Campus Safety

Knowing how to respond quickly and efficiently in a crisis is critical to ensuring the safety of our schools and students. The midst of a crisis is not the time to start figuring out who ought to do what. At that moment, everyone involved- from top to bottom- should know the drill and know each other.

Margaret Spelling
Former Secretary of the US Department of Education

A crisis is “an unstable or crucial time or state of affairs in which a decisive change is impending, especially one with the distinct possibility of a highly undesirable outcome”. Webster’s Ninth Collegiate Dictionary 1987

In essence, a crisis is a situation where schools could be faced with inadequate information, not enough time, and insufficient resources, but in which leaders must make one or many crucial decisions.

Student safety has always been a number one priority at The Wood Acres School. While we fervently hope to never utilize our preparedness plans, we are proud to have been one of the first private schools in the area to have a complete plan modeled after the recommended plans in Washington, DC and submitted to the local police precinct. The plan is amended and reviewed each year with faculty and staff. While the details of the plan are confidential, the following should underscore the details to which we “invisibly” protect your and our most treasured people.

The Wood Acres School Emergency Preparedness Plan attempts  to address:

  • Natural disasters (earthquake, tornado, hurricane, flood, etc)
  • Severe weather
  • Fire
  • Chemical or hazardous material spill
  • Field trip bus accident
  • Shooting
  • Bomb threat
  • Unwanted persons on campus
  • School lock down
  • Medical emergency
  • Act of terror or war
  • Outbreak of disease or infection

The Wood Acres School Crisis Planning & Emergency Preparedness Plan   2016-2017

National preparedness efforts, including planning, are now informed by Presidential Policy Directive (PPD) 8, which was signed by the President in March 2011 and describes the nation’s approach to preparedness. This directive represents an evolution in our collective understanding of national preparedness, based on the lessons learned from terrorist attacks, hurricanes, school incidents, and other experiences.

PPD-8 defines preparedness around five mission areas:

  • Protection
  • Prevention
  • Mitigation
  • Response
  • Recovery

Protection means the capabilities to secure schools against acts of violence and manmade or natural disasters. Protection focuses on ongoing actions that protect students, teachers, staff, visitors, networks, and property from a threat or hazard. for the purposes of this guide, means the capabilities necessary to avoid, deter, or stop an imminent crime or threatened or actual mass casualty incident.

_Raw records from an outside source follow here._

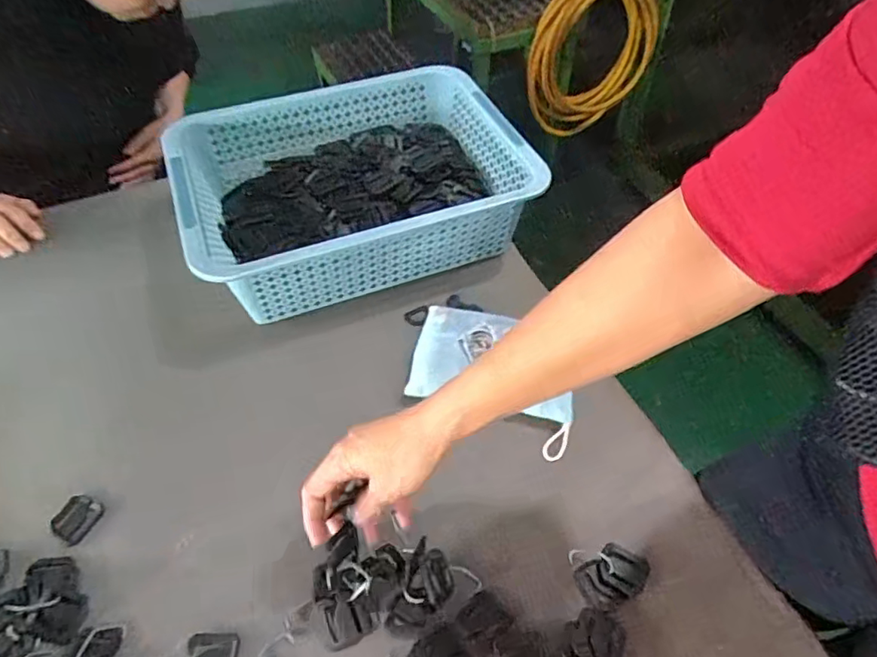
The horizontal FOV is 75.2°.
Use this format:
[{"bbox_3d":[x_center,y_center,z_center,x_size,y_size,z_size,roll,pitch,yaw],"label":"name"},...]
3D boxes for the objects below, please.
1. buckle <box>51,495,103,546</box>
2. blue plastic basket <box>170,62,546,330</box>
[{"bbox_3d":[-0.317,0.167,0.498,0.035,0.005,0.039,21,55,16],"label":"buckle"},{"bbox_3d":[-0.098,-0.172,0.678,0.385,0.113,0.294,-19,54,-14],"label":"blue plastic basket"}]

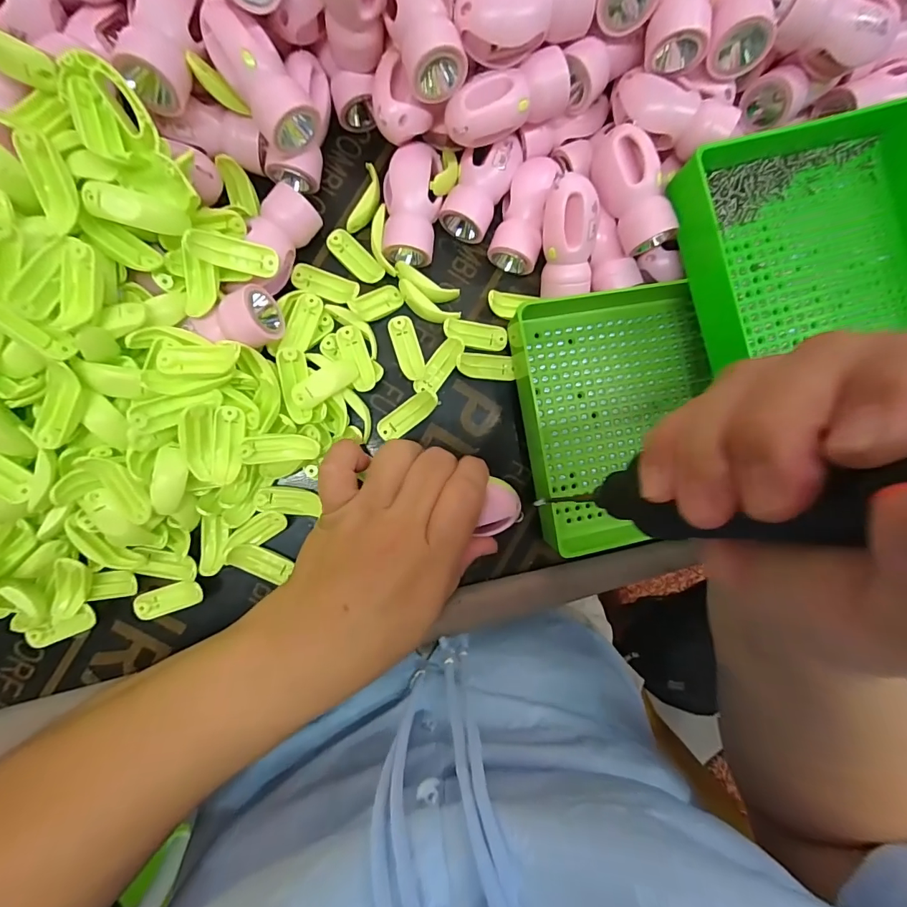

Prevention is the action schools take to prevent a threatened or actual incident from occurring.

Mitigation means the capabilities necessary to eliminate or reduce the loss of life and property damage by lessening the impact of an event or emergency. In this document, “mitigation” also means reducing the likelihood that threats and hazards will happen.

Response means the capabilities necessary to stabilize an emergency once it has already happened or is certain to happen in an unpreventable way; establish a safe and secure environment; save lives and property; and facilitate the transition to recovery.

Recovery means the capabilities necessary to assist schools affected by an event or emergency in restoring the learning environment. Emergency management officials and emergency responders engaging with schools are familiar with this terminology.

These mission areas generally align with the three time frames associated with an incident: before, during, and after.  The majority of Prevention, Protection, and Mitigation activities generally occur before an incident, although these three mission areas do have ongoing activities that can occur throughout an incident.

The Wood Acres School annually updates its schoolwide plan and discusses it with all staff before school begins each year.  Although there is never a blueprint for emergencies, plans such as ours provide a framework of reference that is common to all responsible adults on campus and help instill a sense of order, calm, and confidence that Wood Acres will always do its very best to protect, deter, and proactively manage all situations deemed urgent.